The one downside to closed cell foam (other than cost) is that you have everything in your walls completed perfectly before you spray on the foam. Going back and fixing something you didn’t quite get right is incredibly difficult.

One thing we should mention is closed cell foam on brick walls. We were told by one insulation sub-contractor that old brick would suck up the equivalent of 1.5 inches of foam. But it turns out that was just wrong. The closed cell foam expert that we’re using says the foam is applied at 150 psi and starts drying and hardening almost immediately. It doesn’t really have time to get sucked into the brick.

Don’t Put Closed Cell Foam On Brick

We’re using closed cell foam for insulation on all exterior walls and in the roof (which also has rigid foam). If you’ve ever been on a boat and seen foam cushions that have a smooth shiny surface to them – that’s closed cell foam. Open cell foam is more like a sponge. Closed cell foam doesn’t absorb water, but open cell foam does.

When our architect spec’d things he said there should be a moisture barrier between the foam and the brick wall. Here’s his detail…

insulated brick wall detail drawingNotice his note for a “continuous moisture barrier”. Basically “moisture barrier” is a fancy term for a sheet of plastic – there’s not much high tech about it.

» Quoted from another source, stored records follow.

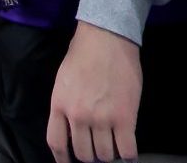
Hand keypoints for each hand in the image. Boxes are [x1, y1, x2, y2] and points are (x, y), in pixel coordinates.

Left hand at [47, 22, 141, 162]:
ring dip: (110, 154)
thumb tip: (73, 125)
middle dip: (92, 155)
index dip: (64, 159)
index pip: (57, 144)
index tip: (70, 161)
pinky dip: (129, 155)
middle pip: (83, 153)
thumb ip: (65, 105)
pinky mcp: (125, 116)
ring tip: (115, 147)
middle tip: (99, 149)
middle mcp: (78, 117)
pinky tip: (129, 153)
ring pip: (105, 154)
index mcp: (60, 107)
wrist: (107, 37)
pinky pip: (126, 148)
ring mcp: (102, 118)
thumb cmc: (85, 53)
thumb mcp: (63, 81)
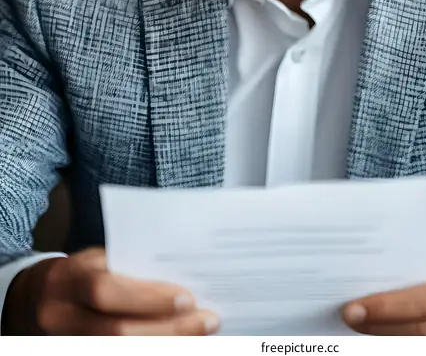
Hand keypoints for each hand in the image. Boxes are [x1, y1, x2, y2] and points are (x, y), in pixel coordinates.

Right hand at [2, 248, 219, 334]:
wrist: (35, 301)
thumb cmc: (79, 273)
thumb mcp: (95, 259)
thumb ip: (129, 266)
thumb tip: (182, 270)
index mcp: (69, 280)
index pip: (106, 290)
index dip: (148, 297)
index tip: (188, 297)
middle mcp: (63, 317)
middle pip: (117, 333)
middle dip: (169, 329)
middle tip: (209, 320)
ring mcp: (68, 344)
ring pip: (120, 352)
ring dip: (168, 346)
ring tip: (202, 336)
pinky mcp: (79, 355)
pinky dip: (154, 353)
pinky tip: (180, 346)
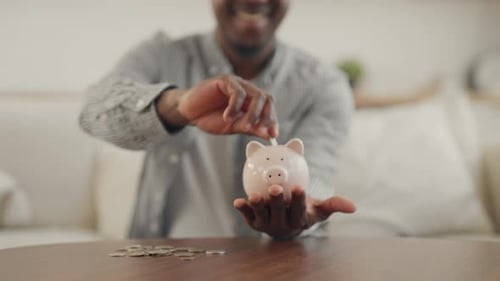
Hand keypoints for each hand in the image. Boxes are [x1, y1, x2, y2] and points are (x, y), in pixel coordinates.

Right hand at [156, 75, 277, 138]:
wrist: (188, 112)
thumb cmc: (210, 118)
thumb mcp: (232, 127)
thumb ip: (250, 128)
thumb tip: (269, 134)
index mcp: (251, 102)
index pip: (269, 107)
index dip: (273, 119)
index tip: (274, 134)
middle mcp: (247, 91)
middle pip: (267, 98)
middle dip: (267, 115)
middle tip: (259, 129)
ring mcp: (237, 84)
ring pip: (256, 95)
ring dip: (253, 113)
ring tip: (244, 126)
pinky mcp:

Well, when the contractor started framing the walls he didn’t put up the moisture barrier. He hadn’t really noticed it in the drawings and on other projects the moisture barrier had gone on the inside of the studs – between the studs and the drywall. We tried to push back, but wound up giving in. Since closed cell foam is a moisture barrier we said he could skip the moisture barrier if he wanted to.

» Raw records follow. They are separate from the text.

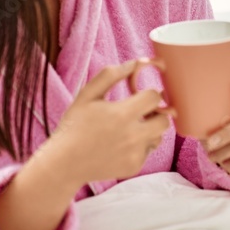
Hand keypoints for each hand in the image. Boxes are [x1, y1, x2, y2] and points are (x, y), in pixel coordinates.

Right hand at [40, 59, 170, 185]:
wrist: (64, 163)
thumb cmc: (74, 125)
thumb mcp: (87, 95)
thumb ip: (110, 75)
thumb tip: (135, 63)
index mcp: (122, 114)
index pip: (155, 97)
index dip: (149, 94)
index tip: (140, 96)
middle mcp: (133, 136)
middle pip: (164, 120)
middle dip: (155, 113)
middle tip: (140, 113)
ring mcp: (135, 153)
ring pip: (158, 136)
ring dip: (149, 130)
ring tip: (128, 129)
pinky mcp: (134, 167)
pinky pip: (148, 151)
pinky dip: (139, 146)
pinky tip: (121, 145)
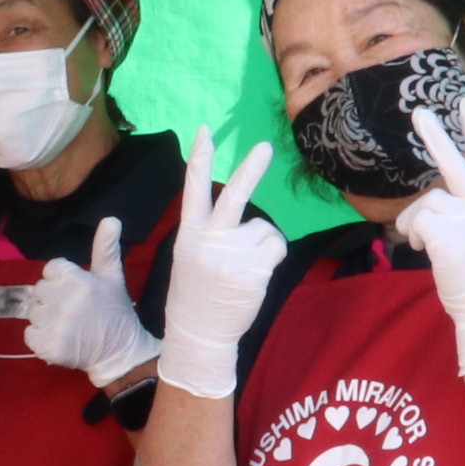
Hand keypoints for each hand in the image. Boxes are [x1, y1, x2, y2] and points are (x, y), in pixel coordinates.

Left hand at [20, 214, 163, 389]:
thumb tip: (111, 219)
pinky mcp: (48, 347)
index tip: (77, 292)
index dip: (61, 280)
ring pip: (33, 312)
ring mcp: (56, 326)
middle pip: (39, 289)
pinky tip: (59, 339)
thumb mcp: (113, 277)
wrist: (120, 353)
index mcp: (80, 281)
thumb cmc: (115, 312)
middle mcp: (66, 302)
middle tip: (73, 310)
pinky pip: (29, 334)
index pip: (51, 269)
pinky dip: (40, 338)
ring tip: (67, 325)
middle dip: (53, 298)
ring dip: (45, 318)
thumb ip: (106, 248)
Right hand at [154, 128, 285, 400]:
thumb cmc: (197, 295)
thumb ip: (210, 234)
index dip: (201, 159)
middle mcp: (209, 241)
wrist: (198, 335)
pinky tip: (255, 275)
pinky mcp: (253, 271)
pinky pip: (275, 247)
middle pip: (234, 196)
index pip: (194, 190)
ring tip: (243, 268)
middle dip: (250, 169)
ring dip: (261, 244)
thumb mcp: (189, 258)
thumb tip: (247, 220)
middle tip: (265, 146)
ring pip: (264, 229)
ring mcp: (232, 256)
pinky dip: (271, 257)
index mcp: (189, 235)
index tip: (205, 131)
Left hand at [398, 104, 464, 374]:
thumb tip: (434, 192)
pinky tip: (427, 253)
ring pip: (425, 202)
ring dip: (415, 222)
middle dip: (436, 137)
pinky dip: (413, 235)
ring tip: (426, 244)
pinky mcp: (449, 235)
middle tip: (419, 112)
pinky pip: (415, 221)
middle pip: (455, 164)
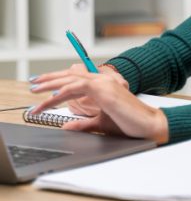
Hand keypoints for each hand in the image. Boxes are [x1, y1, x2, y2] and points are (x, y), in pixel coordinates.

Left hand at [29, 71, 168, 143]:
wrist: (147, 124)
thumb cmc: (129, 123)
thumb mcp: (100, 122)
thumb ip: (84, 123)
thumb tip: (68, 126)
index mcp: (102, 84)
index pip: (76, 77)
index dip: (57, 79)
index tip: (42, 85)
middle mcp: (103, 79)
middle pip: (70, 74)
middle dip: (49, 79)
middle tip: (33, 84)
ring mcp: (104, 83)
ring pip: (71, 79)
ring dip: (51, 85)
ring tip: (36, 92)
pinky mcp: (104, 90)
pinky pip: (78, 87)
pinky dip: (63, 91)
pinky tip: (52, 98)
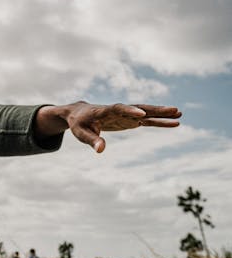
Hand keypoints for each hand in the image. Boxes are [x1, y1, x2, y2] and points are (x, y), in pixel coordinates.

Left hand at [37, 101, 181, 152]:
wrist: (79, 113)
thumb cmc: (78, 123)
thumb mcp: (80, 133)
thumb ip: (91, 140)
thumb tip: (101, 150)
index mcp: (103, 111)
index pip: (117, 108)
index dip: (129, 110)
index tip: (141, 114)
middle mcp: (117, 110)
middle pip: (138, 108)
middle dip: (155, 109)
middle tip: (174, 109)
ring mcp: (125, 114)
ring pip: (146, 113)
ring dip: (161, 114)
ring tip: (180, 113)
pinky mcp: (130, 119)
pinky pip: (147, 120)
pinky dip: (159, 121)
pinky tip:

Not putting the moisture barrier in has turned out to be a bad decision on the part of the contractor. He had the insulation subcontractor in today and she said the brick will absorb the equivalent of 1 1/2 inches of closed cell foam. So to get 2 1/2 inches of depth she has to spray 4″ of insulation (which means she’ll charge for 4″ of insulation).

I also worry about what all that absorbed foam will do to the brick, so I’ve asked the contractor to put the moisture barrier in. It won’t be very easy now that there’s all sorts of plumbing and wiring in place, but it sorta just needs to be done…

So word to the wise – if you’re using foam insulation, put a moisture barrier over your brick before you start framing the walls.